## WHAT TO DO
Rewrite the listing, starting at the line containing "common name: Starred oxeo" and ending at the line containing "family: Polygonaceae". In those lines only, swap "phylum" for "division" and leave everything else as it is.

## Dataset rows
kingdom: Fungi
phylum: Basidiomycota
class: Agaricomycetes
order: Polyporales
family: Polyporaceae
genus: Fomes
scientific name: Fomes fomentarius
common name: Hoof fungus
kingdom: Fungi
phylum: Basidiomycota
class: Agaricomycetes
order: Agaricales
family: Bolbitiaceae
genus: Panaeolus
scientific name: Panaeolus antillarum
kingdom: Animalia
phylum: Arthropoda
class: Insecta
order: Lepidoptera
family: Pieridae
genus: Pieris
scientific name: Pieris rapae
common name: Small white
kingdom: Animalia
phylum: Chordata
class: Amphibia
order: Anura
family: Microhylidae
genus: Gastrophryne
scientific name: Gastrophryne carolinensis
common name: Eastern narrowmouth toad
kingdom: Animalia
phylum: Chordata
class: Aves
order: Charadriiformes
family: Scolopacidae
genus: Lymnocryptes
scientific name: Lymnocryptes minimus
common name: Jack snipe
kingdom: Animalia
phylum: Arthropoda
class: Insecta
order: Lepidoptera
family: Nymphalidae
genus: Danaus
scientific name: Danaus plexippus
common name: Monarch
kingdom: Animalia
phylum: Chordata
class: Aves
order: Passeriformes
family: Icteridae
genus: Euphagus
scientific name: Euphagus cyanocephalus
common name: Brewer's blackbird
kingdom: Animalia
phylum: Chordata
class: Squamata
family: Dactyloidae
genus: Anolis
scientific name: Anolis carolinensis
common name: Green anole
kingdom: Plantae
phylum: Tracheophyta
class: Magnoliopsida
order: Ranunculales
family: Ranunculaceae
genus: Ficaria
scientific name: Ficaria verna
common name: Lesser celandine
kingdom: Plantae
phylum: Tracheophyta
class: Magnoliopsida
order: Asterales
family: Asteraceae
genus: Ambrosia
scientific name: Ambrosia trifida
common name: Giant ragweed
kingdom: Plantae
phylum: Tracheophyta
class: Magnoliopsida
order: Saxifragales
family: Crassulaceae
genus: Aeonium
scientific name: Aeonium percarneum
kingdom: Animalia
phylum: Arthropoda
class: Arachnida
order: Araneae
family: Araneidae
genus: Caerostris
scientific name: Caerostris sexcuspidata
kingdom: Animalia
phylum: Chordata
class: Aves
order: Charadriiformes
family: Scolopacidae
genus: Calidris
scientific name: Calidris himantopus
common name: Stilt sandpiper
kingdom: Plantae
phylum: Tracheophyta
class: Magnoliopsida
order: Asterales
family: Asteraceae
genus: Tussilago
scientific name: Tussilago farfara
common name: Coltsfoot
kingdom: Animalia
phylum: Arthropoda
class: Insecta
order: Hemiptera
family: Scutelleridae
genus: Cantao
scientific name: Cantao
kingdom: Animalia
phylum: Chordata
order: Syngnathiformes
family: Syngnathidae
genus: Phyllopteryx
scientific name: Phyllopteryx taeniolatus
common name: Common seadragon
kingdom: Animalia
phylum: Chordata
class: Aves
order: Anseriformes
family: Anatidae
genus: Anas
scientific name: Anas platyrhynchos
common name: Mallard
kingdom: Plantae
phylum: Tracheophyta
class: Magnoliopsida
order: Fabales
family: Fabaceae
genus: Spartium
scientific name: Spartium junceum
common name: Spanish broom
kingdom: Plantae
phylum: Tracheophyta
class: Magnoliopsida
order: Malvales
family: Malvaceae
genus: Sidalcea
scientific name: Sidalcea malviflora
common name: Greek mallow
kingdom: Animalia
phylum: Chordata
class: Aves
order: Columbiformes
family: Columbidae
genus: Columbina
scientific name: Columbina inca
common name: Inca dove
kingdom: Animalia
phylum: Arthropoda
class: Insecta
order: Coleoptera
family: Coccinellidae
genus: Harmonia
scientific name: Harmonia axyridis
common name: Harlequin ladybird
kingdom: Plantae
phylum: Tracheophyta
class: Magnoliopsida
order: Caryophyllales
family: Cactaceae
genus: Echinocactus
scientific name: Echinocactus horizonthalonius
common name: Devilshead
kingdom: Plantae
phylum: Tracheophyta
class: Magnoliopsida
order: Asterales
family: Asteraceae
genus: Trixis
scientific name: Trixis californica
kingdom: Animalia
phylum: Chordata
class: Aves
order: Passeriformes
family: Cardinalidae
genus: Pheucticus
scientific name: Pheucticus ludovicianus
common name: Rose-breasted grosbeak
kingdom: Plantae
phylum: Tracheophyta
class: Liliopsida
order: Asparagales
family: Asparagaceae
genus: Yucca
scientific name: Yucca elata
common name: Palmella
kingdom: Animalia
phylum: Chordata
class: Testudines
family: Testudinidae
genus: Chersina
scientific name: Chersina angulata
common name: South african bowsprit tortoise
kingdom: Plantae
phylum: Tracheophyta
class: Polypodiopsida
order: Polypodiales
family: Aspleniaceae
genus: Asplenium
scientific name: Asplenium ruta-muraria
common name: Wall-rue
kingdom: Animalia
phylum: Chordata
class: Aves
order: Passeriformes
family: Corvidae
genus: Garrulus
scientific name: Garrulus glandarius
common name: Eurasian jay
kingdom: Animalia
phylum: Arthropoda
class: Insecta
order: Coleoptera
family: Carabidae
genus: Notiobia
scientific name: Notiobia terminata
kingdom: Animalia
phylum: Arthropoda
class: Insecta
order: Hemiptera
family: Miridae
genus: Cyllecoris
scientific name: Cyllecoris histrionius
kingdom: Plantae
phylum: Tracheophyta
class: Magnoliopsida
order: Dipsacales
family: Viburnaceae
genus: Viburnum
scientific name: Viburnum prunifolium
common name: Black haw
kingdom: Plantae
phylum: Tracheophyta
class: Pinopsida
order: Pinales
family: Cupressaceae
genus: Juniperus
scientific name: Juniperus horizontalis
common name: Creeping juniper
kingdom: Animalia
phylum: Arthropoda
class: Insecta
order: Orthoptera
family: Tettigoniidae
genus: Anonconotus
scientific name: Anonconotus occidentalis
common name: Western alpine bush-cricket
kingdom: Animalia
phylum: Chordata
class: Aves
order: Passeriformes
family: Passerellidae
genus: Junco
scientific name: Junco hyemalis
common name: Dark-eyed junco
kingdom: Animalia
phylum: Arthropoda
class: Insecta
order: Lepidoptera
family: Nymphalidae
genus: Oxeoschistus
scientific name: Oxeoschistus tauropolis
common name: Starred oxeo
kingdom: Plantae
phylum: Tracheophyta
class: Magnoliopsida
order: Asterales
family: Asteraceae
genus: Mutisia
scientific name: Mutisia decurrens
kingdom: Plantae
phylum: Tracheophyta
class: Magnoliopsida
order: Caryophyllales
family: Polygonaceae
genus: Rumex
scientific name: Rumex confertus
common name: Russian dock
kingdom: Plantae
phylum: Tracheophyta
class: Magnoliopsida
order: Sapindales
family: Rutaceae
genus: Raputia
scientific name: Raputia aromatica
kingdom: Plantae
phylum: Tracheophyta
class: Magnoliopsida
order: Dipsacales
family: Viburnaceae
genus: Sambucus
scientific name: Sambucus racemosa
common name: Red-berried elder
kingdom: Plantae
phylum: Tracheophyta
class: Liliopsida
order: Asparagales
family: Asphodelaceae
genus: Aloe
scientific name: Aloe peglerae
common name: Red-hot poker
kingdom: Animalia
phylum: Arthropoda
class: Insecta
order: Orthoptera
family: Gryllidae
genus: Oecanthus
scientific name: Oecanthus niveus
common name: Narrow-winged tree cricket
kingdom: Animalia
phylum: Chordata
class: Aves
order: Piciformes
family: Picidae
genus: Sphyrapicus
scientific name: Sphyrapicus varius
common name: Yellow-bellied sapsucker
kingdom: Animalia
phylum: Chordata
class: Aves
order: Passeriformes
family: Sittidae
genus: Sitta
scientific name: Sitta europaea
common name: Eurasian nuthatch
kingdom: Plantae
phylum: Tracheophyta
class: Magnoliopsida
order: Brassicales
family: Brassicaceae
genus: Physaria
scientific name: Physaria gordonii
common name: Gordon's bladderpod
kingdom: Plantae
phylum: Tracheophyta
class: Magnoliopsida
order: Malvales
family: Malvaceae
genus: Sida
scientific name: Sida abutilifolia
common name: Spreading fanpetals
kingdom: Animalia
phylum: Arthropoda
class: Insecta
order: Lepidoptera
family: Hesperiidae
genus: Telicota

## ANSWER TO THE PROBLEM
common name: Starred oxeo
kingdom: Plantae
division: Tracheophyta
class: Magnoliopsida
order: Asterales
family: Asteraceae
genus: Mutisia
scientific name: Mutisia decurrens
kingdom: Plantae
division: Tracheophyta
class: Magnoliopsida
order: Caryophyllales
family: Polygonaceae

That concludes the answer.